大和証券グループ本社・中田誠司社長「SDGsなど社会課題解決に投資する商品づくりを」

なかた・せいじ
1960年7月東京都生まれ。83年早稲田大学政治経済学部卒業後、大和証券入社。2009年大和証券グループ本社取締役、16年副社長、17年4月社長に就任。

「リアルとデジタルの融合で、これまで100だったもの100以上にしていく」──中田氏はこう話す。コロナは対面営業を難しくしたが、オンラインツールも活用して営業を進める。また、従来進めてきた営業店舗改革も加速。さらには「SDGs」など社会課題に関心を持つ投資家も増えているという。コロナ禍を改革加速の契機にしようという考えだ。

メインはリアルでDXが補完する


 ── 2020年のコロナ禍は我々に様々な「気づき」を与えたかと思いますが、中田さんはどんなことを感じましたか。

 中田 新型コロナウイルスは、100年に1度、人類が迎えた感染症ですから、全くの想定外の事態です。まだ終息していませんから、あまり軽率なことは申し上げにくいですが、確かにコロナによって「気づき」があったのではないかと思います。

 当初は、東京オリンピック・パラリンピックの開催期間中にリモートワークに取り組む必要があり、これでいよいよ、リモートの波が日本に来るかと思っていたら、コロナという予想し得なかった事態によって、いろいろなものが前倒しで動かされました。

 また現在、世界の製薬メーカーがワクチン開発に必死に取り組んでいます。例えば1918年から猛威を振るった「スペイン風邪」は、人類が感染によって抗体を持ったことで終息したわけです。今は100年前にはなかったゲノム解析もあり、ワクチン開発も着実に進んでいると思いますから、いずれは「ウィズコロナ」から「ポストコロナ」に移っていくと思います。

 ポストコロナに移行した時に、ウィズコロナ時代に得た新しい働き方、ライフスタイルの中で、良いものは継続していくべきだと思います。

 ── 米大統領選はバイデン氏の勝利という形になりましたが、このことは世界経済にどう影響を与えると見ますか。

 中田 バイデン氏が大統領になっても、上下院のねじれ状況を考えると、大国・アメリカとしての大きな政策には、それほど大きな違いは出ないのではないかと見ています。

 今はアメリカだけでなく世界をコロナが襲っていますから、コロナ対策、経済対策が最優先です。
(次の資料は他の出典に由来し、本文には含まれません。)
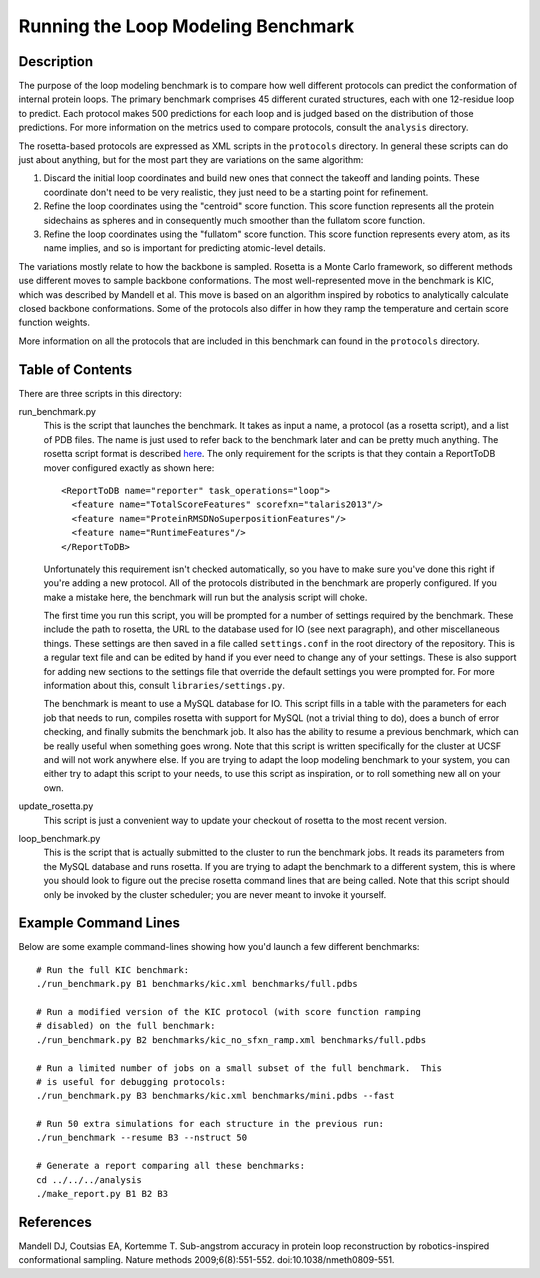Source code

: Running the Loop Modeling Benchmark
===================================

Description
-----------
The purpose of the loop modeling benchmark is to compare how well different 
protocols can predict the conformation of internal protein loops.  The primary 
benchmark comprises 45 different curated structures, each with one 12-residue 
loop to predict.  Each protocol makes 500 predictions for each loop and is 
judged based on the distribution of those predictions.  For more information on 
the metrics used to compare protocols, consult the ``analysis`` directory.

The rosetta-based protocols are expressed as XML scripts in the ``protocols`` 
directory.  In general these scripts can do just about anything, but for the 
most part they are variations on the same algorithm:

1. Discard the initial loop coordinates and build new ones that connect the 
   takeoff and landing points.  These coordinate don't need to be very 
   realistic, they just need to be a starting point for refinement.

2. Refine the loop coordinates using the "centroid" score function.  This score 
   function represents all the protein sidechains as spheres and in 
   consequently much smoother than the fullatom score function.

3. Refine the loop coordinates using the "fullatom" score function.  This score 
   function represents every atom, as its name implies, and so is important for 
   predicting atomic-level details.

The variations mostly relate to how the backbone is sampled.  Rosetta is a 
Monte Carlo framework, so different methods use different moves to sample 
backbone conformations.  The most well-represented move in the benchmark is 
KIC, which was described by Mandell et al.  This move is based on an algorithm 
inspired by robotics to analytically calculate closed backbone conformations.  
Some of the protocols also differ in how they ramp the temperature and certain  
score function weights.

More information on all the protocols that are included in this benchmark can 
found in the ``protocols`` directory.

Table of Contents
-----------------
There are three scripts in this directory:

run_benchmark.py
  This is the script that launches the benchmark.  It takes as input a name, a 
  protocol (as a rosetta script), and a list of PDB files.  The name is just 
  used to refer back to the benchmark later and can be pretty much anything.  
  The rosetta script format is described `here 
  <https://www.rosettacommons.org/docs/latest/RosettaScripts.html>`_.  The only 
  requirement for the scripts is that they contain a ReportToDB mover 
  configured exactly as shown here::

    <ReportToDB name="reporter" task_operations="loop">
      <feature name="TotalScoreFeatures" scorefxn="talaris2013"/>
      <feature name="ProteinRMSDNoSuperpositionFeatures"/>
      <feature name="RuntimeFeatures"/>
    </ReportToDB>
    
  Unfortunately this requirement isn't checked automatically, so you have to 
  make sure you've done this right if you're adding a new protocol.  All of the 
  protocols distributed in the benchmark are properly configured.  If you make 
  a mistake here, the benchmark will run but the analysis script will choke.

  The first time you run this script, you will be prompted for a number of 
  settings required by the benchmark.  These include the path to rosetta, the 
  URL to the database used for IO (see next paragraph), and other miscellaneous 
  things.  These settings are then saved in a file called ``settings.conf`` in 
  the root directory of the repository.  This is a regular text file and can be 
  edited by hand if you ever need to change any of your settings.  These is 
  also support for adding new sections to the settings file that override the 
  default settings you were prompted for.  For more information about this, 
  consult ``libraries/settings.py``.
  
  The benchmark is meant to use a MySQL database for IO.  This script fills in 
  a table with the parameters for each job that needs to run, compiles rosetta 
  with support for MySQL (not a trivial thing to do), does a bunch of error 
  checking, and finally submits the benchmark job.  It also has the ability to 
  resume a previous benchmark, which can be really useful when something goes 
  wrong.  Note that this script is written specifically for the cluster at UCSF 
  and will not work anywhere else.  If you are trying to adapt the loop 
  modeling benchmark to your system, you can either try to adapt this script to 
  your needs, to use this script as inspiration, or to roll something new all 
  on your own.

update_rosetta.py
  This script is just a convenient way to update your checkout of rosetta to 
  the most recent version.

loop_benchmark.py
    This is the script that is actually submitted to the cluster to run the 
    benchmark jobs.  It reads its parameters from the MySQL database and runs 
    rosetta.  If you are trying to adapt the benchmark to a different system, 
    this is where you should look to figure out the precise rosetta command 
    lines that are being called.  Note that this script should only be invoked 
    by the cluster scheduler; you are never meant to invoke it yourself.

Example Command Lines
---------------------
Below are some example command-lines showing how you'd launch a few different 
benchmarks::

  # Run the full KIC benchmark:
  ./run_benchmark.py B1 benchmarks/kic.xml benchmarks/full.pdbs

  # Run a modified version of the KIC protocol (with score function ramping 
  # disabled) on the full benchmark:
  ./run_benchmark.py B2 benchmarks/kic_no_sfxn_ramp.xml benchmarks/full.pdbs

  # Run a limited number of jobs on a small subset of the full benchmark.  This 
  # is useful for debugging protocols:
  ./run_benchmark.py B3 benchmarks/kic.xml benchmarks/mini.pdbs --fast

  # Run 50 extra simulations for each structure in the previous run:
  ./run_benchmark --resume B3 --nstruct 50

  # Generate a report comparing all these benchmarks:
  cd ../../../analysis
  ./make_report.py B1 B2 B3

References
----------
Mandell DJ, Coutsias EA, Kortemme T. Sub-angstrom accuracy in protein loop 
reconstruction by robotics-inspired conformational sampling. Nature methods 
2009;6(8):551-552. doi:10.1038/nmeth0809-551.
誰が大統領でも、まずはそれをやらなければなりません。

 今は、アメリカだけではなく世界で「分断」が起き、貧富の格差も広がっています。これは「誰1人取り残さない」というSDGs(持続可能な開発目標)とは真逆の方向性です。アメリカの新大統領には分断から調和の政策を期待したいですね。

株価は「ポストコロナ」を見て動いている


 ── 20年の年末にかけて株価が高いですが、この要因をどう見ていますか。

 中田 株価は半年先、1年先を見て動いています。今回はコロナという100年に1度のイベントの発生を見て、もっと先を見ているような気がします。

 例えば日経平均株価の2万6000円台は29年ぶり(2020年11月)ですが、今年度の企業業績は大幅な減益です。一方、来年度はその反動で今年度対比では日経平均ベースで40%超の増益になるのではないかと私どもは見ています。

 そうなると、日経平均ベースの1株当たり利益が1650円程度になり、これにPER(株価収益率)16倍を掛けると2万6000円という数字が出てきます。

 この16倍をどう見るかですが、アベノミクスでは株価が7年間上昇し、リスクオン、リスクオフの時に12倍から18倍くらいのレンジで動いていました。平均すると15倍程度です。

 今、各国の政府・中央銀行が拡張的な財政金融政策に乗り出していますので、相当な過剰流動性が発生しているのも事実です。それを加味すればPER16倍程度を適用しても、そんなに無理はないと思います。

 2万6000円という株価自体は来年度の企業業績を見据えれば、不思議な株価ではありません。おそらく今の株式市場は、人類がコロナに打ち勝った後、1年半から2年先のポストコロナの状況を見据えて動いているのではないかと思います。

 ── 過剰流動性の発生には注意が必要だという声もありますね。

 中田 ええ。過剰流動性で思い起こされるのは1989年のバブル経済です。過剰流動性が一部、リスクマネーとしてマーケットに入って株価を押し上げている部分もあると思います。